* [Work item]: Would you reproduce all of the entries exactly?
Start of Block
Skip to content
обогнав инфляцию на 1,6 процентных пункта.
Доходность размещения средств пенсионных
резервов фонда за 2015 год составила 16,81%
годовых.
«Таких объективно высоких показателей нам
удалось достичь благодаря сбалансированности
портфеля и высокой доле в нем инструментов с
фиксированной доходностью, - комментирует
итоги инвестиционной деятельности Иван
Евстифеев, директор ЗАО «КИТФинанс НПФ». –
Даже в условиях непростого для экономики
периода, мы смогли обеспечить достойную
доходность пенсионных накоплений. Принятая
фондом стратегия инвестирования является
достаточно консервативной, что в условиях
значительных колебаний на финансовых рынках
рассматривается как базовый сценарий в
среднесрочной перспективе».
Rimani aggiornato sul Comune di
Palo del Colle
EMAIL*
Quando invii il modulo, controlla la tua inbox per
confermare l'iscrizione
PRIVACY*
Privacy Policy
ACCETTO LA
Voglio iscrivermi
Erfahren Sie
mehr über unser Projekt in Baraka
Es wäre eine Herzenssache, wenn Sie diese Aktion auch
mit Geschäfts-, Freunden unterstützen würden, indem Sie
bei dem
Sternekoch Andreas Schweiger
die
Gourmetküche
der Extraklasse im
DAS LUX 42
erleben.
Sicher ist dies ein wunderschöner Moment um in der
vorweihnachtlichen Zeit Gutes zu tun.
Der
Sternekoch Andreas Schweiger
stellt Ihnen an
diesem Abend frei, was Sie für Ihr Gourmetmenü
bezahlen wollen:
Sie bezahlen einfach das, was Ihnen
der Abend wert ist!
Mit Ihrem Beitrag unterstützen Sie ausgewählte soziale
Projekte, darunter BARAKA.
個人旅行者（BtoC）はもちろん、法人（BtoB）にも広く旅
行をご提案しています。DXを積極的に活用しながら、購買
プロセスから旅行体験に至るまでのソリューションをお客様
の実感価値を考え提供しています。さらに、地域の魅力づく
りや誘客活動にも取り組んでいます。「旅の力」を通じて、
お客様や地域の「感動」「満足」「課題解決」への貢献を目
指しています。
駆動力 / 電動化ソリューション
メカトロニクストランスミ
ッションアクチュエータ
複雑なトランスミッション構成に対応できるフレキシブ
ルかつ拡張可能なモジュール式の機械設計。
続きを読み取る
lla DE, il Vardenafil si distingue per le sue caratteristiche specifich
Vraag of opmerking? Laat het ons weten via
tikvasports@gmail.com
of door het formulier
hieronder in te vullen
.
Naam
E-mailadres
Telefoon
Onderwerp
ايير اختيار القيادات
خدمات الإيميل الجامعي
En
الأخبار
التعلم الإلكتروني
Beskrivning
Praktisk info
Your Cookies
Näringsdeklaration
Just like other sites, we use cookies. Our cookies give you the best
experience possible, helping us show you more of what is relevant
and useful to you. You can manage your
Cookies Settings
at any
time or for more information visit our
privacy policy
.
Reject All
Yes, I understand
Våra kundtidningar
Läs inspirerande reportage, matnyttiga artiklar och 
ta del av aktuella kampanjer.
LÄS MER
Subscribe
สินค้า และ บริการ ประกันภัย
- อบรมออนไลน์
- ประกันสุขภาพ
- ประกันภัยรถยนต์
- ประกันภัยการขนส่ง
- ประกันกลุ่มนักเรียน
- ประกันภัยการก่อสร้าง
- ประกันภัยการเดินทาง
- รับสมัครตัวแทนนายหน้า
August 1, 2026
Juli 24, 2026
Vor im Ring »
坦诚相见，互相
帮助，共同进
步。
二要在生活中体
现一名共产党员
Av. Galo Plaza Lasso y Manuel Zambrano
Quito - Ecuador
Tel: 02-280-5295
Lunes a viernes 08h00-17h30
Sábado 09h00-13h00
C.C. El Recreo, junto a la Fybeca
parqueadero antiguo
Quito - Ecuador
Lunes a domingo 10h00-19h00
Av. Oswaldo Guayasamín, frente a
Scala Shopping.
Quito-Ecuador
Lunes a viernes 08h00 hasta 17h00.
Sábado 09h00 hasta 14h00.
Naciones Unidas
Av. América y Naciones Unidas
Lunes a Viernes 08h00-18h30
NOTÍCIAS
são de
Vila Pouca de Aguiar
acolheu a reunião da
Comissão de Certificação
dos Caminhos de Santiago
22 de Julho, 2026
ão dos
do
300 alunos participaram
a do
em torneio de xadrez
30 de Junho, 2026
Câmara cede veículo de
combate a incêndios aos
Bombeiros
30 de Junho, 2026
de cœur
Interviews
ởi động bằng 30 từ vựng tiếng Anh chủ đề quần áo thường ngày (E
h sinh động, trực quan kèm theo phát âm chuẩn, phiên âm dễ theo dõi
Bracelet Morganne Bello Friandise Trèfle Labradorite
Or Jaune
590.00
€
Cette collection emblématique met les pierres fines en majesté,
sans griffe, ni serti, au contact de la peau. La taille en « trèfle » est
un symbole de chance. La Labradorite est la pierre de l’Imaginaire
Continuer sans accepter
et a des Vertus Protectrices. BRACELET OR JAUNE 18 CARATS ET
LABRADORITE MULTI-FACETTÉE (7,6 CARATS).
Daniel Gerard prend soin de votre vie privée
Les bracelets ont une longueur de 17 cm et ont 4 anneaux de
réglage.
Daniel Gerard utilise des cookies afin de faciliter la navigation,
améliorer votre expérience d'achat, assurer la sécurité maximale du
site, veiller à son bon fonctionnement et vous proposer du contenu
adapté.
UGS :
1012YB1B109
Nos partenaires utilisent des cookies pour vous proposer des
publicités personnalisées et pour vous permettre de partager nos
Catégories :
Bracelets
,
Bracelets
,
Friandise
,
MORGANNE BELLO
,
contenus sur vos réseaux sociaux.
End of Block
* [Task answer]:
Skip to content
обогнав инфляцию на 1,6 процентных пункта.
Доходность размещения средств пенсионных
резервов фонда за 2015 год составила 16,81%
годовых.
«Таких объективно высоких показателей нам
удалось достичь благодаря сбалансированности
портфеля и высокой доле в нем инструментов с
фиксированной доходностью, - комментирует
итоги инвестиционной деятельности Иван
Евстифеев, директор ЗАО «КИТФинанс НПФ». –
Даже в условиях непростого для экономики
периода, мы смогли обеспечить достойную
доходность пенсионных накоплений. Принятая
фондом стратегия инвестирования является
достаточно консервативной, что в условиях
значительных колебаний на финансовых рынках
рассматривается как базовый сценарий в
среднесрочной перспективе».
Rimani aggiornato sul Comune di
Palo del Colle
EMAIL*
Quando invii il modulo, controlla la tua inbox per
confermare l'iscrizione
PRIVACY*
Privacy Policy
ACCETTO LA
Voglio iscrivermi
Erfahren Sie
mehr über unser Projekt in Baraka
Es wäre eine Herzenssache, wenn Sie diese Aktion auch
mit Geschäfts-, Freunden unterstützen würden, indem Sie
bei dem
Sternekoch Andreas Schweiger
die
Gourmetküche
der Extraklasse im
DAS LUX 42
erleben.
Sicher ist dies ein wunderschöner Moment um in der
vorweihnachtlichen Zeit Gutes zu tun.
Der
Sternekoch Andreas Schweiger
stellt Ihnen an
diesem Abend frei, was Sie für Ihr Gourmetmenü
bezahlen wollen:
Sie bezahlen einfach das, was Ihnen
der Abend wert ist!
Mit Ihrem Beitrag unterstützen Sie ausgewählte soziale
Projekte, darunter BARAKA.
個人旅行者（BtoC）はもちろん、法人（BtoB）にも広く旅
行をご提案しています。DXを積極的に活用しながら、購買
プロセスから旅行体験に至るまでのソリューションをお客様
の実感価値を考え提供しています。さらに、地域の魅力づく
りや誘客活動にも取り組んでいます。「旅の力」を通じて、
お客様や地域の「感動」「満足」「課題解決」への貢献を目
指しています。
駆動力 / 電動化ソリューション
メカトロニクストランスミ
ッションアクチュエータ
複雑なトランスミッション構成に対応できるフレキシブ
ルかつ拡張可能なモジュール式の機械設計。
続きを読み取る
lla DE, il Vardenafil si distingue per le sue caratteristiche specifich
Vraag of opmerking? Laat het ons weten via
tikvasports@gmail.com
of door het formulier
hieronder in te vullen
.
Naam
E-mailadres
Telefoon
Onderwerp
ايير اختيار القيادات
خدمات الإيميل الجامعي
En
الأخبار
التعلم الإلكتروني
Beskrivning
Praktisk info
Your Cookies
Näringsdeklaration
Just like other sites, we use cookies. Our cookies give you the best
experience possible, helping us show you more of what is relevant
and useful to you. You can manage your
Cookies Settings
at any
time or for more information visit our
privacy policy
.
Reject All
Yes, I understand
Våra kundtidningar
Läs inspirerande reportage, matnyttiga artiklar och 
ta del av aktuella kampanjer.
LÄS MER
Subscribe
สินค้า และ บริการ ประกันภัย
- อบรมออนไลน์
- ประกันสุขภาพ
- ประกันภัยรถยนต์
- ประกันภัยการขนส่ง
- ประกันกลุ่มนักเรียน
- ประกันภัยการก่อสร้าง
- ประกันภัยการเดินทาง
- รับสมัครตัวแทนนายหน้า
August 1, 2026
Juli 24, 2026
Vor im Ring »
坦诚相见，互相
帮助，共同进
步。
二要在生活中体
现一名共产党员
Av. Galo Plaza Lasso y Manuel Zambrano
Quito - Ecuador
Tel: 02-280-5295
Lunes a viernes 08h00-17h30
Sábado 09h00-13h00
C.C. El Recreo, junto a la Fybeca
parqueadero antiguo
Quito - Ecuador
Lunes a domingo 10h00-19h00
Av. Oswaldo Guayasamín, frente a
Scala Shopping.
Quito-Ecuador
Lunes a viernes 08h00 hasta 17h00.
Sábado 09h00 hasta 14h00.
Naciones Unidas
Av. América y Naciones Unidas
Lunes a Viernes 08h00-18h30
NOTÍCIAS
são de
Vila Pouca de Aguiar
acolheu a reunião da
Comissão de Certificação
dos Caminhos de Santiago
22 de Julho, 2026
ão dos
do
300 alunos participaram
a do
em torneio de xadrez
30 de Junho, 2026
Câmara cede veículo de
combate a incêndios aos
Bombeiros
30 de Junho, 2026
de cœur
Interviews
ởi động bằng 30 từ vựng tiếng Anh chủ đề quần áo thường ngày (E
h sinh động, trực quan kèm theo phát âm chuẩn, phiên âm dễ theo dõi
Bracelet Morganne Bello Friandise Trèfle Labradorite
Or Jaune
590.00
€
Cette collection emblématique met les pierres fines en majesté,
sans griffe, ni serti, au contact de la peau. La taille en « trèfle » est
un symbole de chance. La Labradorite est la pierre de l’Imaginaire
Continuer sans accepter
et a des Vertus Protectrices. BRACELET OR JAUNE 18 CARATS ET
LABRADORITE MULTI-FACETTÉE (7,6 CARATS).
Daniel Gerard prend soin de votre vie privée
Les bracelets ont une longueur de 17 cm et ont 4 anneaux de
réglage.
Daniel Gerard utilise des cookies afin de faciliter la navigation,
améliorer votre expérience d'achat, assurer la sécurité maximale du
site, veiller à son bon fonctionnement et vous proposer du contenu
adapté.
UGS :
1012YB1B109
Nos partenaires utilisent des cookies pour vous proposer des
publicités personnalisées et pour vous permettre de partager nos
Catégories :
Bracelets
,
Bracelets
,
Friandise
,
MORGANNE BELLO
,
contenus sur vos réseaux sociaux.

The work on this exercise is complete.